- _Information shown_:
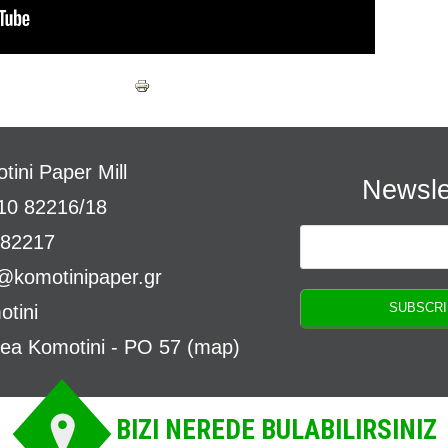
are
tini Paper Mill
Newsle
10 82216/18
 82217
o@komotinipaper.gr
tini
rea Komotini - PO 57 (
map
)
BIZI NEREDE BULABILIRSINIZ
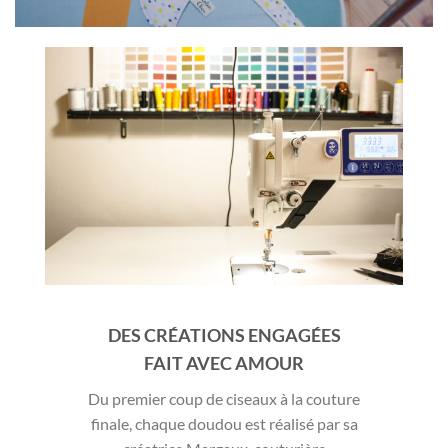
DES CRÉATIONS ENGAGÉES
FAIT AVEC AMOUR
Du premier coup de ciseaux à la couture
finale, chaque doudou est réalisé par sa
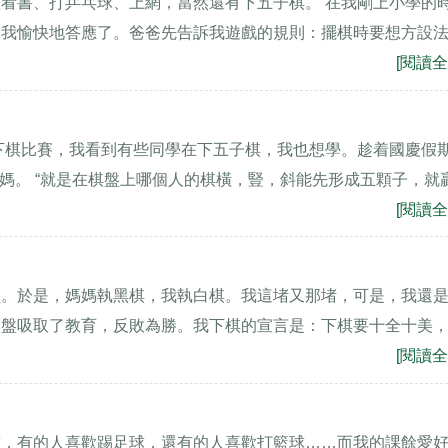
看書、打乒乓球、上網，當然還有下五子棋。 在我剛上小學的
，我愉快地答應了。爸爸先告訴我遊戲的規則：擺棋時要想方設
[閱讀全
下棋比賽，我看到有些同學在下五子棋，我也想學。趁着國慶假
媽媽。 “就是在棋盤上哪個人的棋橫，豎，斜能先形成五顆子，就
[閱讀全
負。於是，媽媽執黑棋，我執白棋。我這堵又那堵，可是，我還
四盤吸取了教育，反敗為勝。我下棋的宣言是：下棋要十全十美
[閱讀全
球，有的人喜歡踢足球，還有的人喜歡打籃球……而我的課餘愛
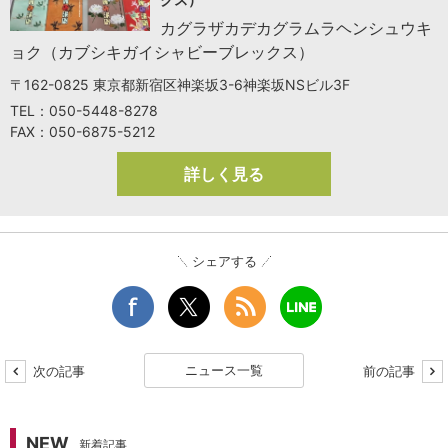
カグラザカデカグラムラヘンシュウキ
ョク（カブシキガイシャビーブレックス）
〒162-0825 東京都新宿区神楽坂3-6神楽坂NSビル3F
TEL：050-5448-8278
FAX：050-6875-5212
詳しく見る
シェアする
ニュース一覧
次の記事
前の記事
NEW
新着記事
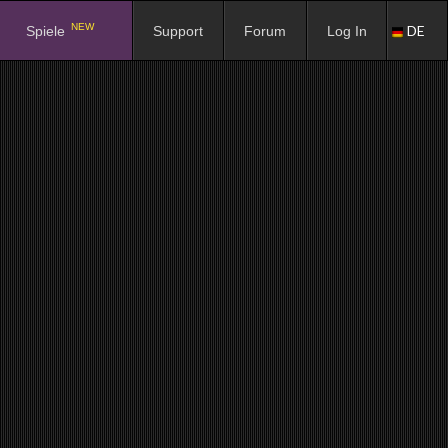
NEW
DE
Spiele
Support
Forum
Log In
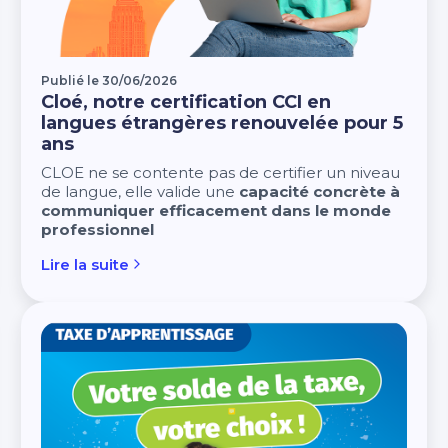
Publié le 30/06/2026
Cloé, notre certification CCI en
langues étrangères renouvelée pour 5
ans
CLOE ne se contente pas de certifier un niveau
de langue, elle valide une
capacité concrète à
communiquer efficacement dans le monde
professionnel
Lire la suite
...
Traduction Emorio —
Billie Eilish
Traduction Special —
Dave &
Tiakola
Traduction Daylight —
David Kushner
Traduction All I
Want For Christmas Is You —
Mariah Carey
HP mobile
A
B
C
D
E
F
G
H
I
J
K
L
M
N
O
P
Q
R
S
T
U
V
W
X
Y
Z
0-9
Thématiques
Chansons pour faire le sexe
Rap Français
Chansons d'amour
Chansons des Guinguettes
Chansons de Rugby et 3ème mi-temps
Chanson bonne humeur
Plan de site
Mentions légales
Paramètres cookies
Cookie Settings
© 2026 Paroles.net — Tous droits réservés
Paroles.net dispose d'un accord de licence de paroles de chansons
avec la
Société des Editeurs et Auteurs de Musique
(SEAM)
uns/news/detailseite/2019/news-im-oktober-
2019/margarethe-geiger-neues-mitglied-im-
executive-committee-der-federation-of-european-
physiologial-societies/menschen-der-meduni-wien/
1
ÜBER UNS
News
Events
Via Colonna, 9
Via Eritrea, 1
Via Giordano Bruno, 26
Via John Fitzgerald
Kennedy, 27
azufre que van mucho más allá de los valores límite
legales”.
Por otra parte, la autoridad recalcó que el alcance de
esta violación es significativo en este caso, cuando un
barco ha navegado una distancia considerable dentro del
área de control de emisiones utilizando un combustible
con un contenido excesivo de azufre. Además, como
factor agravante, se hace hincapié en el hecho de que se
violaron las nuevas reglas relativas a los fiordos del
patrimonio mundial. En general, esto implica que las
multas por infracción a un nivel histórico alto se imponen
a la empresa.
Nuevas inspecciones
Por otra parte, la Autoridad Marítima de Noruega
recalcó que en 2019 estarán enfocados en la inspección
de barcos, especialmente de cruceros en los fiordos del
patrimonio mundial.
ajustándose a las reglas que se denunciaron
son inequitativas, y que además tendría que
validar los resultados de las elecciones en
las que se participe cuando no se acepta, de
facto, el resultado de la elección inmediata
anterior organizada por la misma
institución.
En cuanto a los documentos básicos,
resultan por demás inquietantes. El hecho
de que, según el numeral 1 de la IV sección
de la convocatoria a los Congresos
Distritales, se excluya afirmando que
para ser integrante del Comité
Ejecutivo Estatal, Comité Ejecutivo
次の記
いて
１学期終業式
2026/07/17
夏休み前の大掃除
--
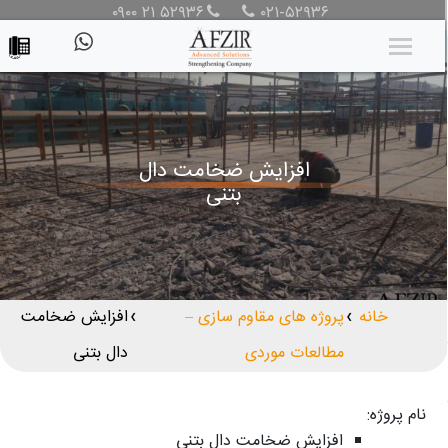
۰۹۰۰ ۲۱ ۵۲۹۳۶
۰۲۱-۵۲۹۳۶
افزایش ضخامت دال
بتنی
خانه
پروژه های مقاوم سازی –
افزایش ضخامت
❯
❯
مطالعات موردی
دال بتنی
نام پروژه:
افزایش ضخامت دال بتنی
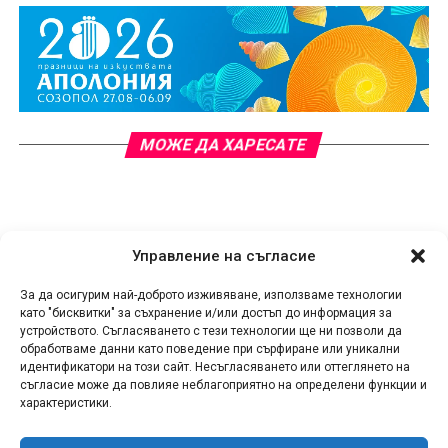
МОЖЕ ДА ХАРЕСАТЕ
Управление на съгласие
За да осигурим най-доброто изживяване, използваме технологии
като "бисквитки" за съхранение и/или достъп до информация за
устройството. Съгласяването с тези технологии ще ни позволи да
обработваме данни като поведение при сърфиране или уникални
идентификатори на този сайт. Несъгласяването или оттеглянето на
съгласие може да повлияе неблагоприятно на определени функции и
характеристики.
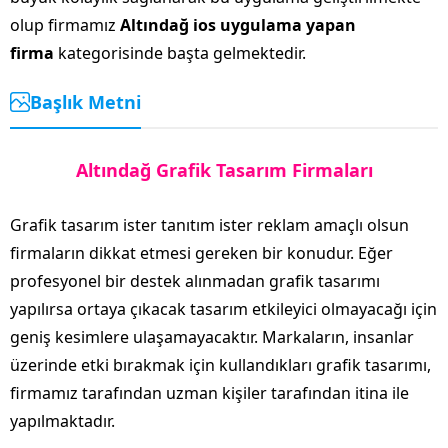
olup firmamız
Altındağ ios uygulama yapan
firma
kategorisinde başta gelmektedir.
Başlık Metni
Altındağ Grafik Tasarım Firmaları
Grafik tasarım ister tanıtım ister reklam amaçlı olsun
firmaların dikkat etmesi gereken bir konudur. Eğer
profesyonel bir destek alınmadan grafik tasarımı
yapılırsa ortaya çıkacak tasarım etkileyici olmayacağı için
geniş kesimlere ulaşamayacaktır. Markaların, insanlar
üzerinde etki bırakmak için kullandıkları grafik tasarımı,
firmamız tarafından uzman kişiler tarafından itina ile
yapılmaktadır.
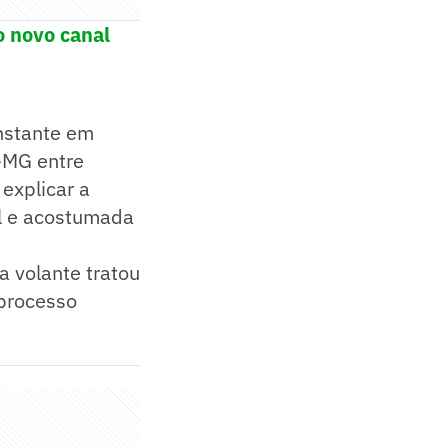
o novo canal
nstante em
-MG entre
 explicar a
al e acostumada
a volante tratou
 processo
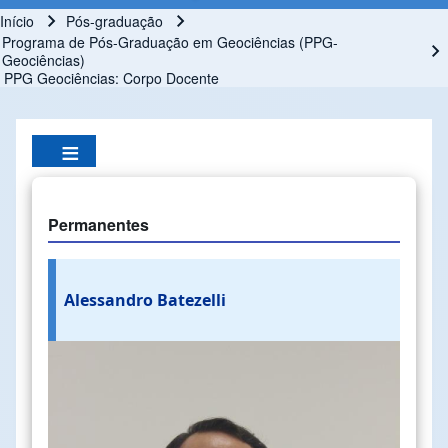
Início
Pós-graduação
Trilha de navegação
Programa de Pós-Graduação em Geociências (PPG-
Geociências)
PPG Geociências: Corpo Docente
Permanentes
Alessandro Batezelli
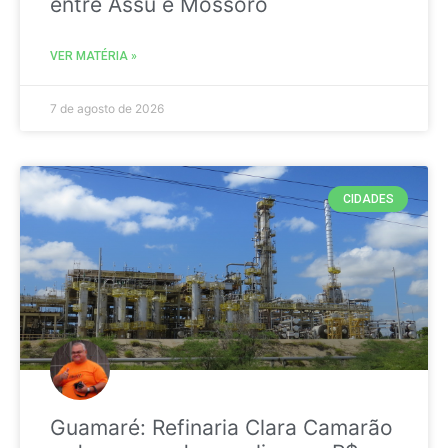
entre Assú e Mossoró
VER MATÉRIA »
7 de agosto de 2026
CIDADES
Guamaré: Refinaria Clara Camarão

- _Task goal_: The answer is a number only: how many lines of the data above include "hecho"?

- _Written solution_: 2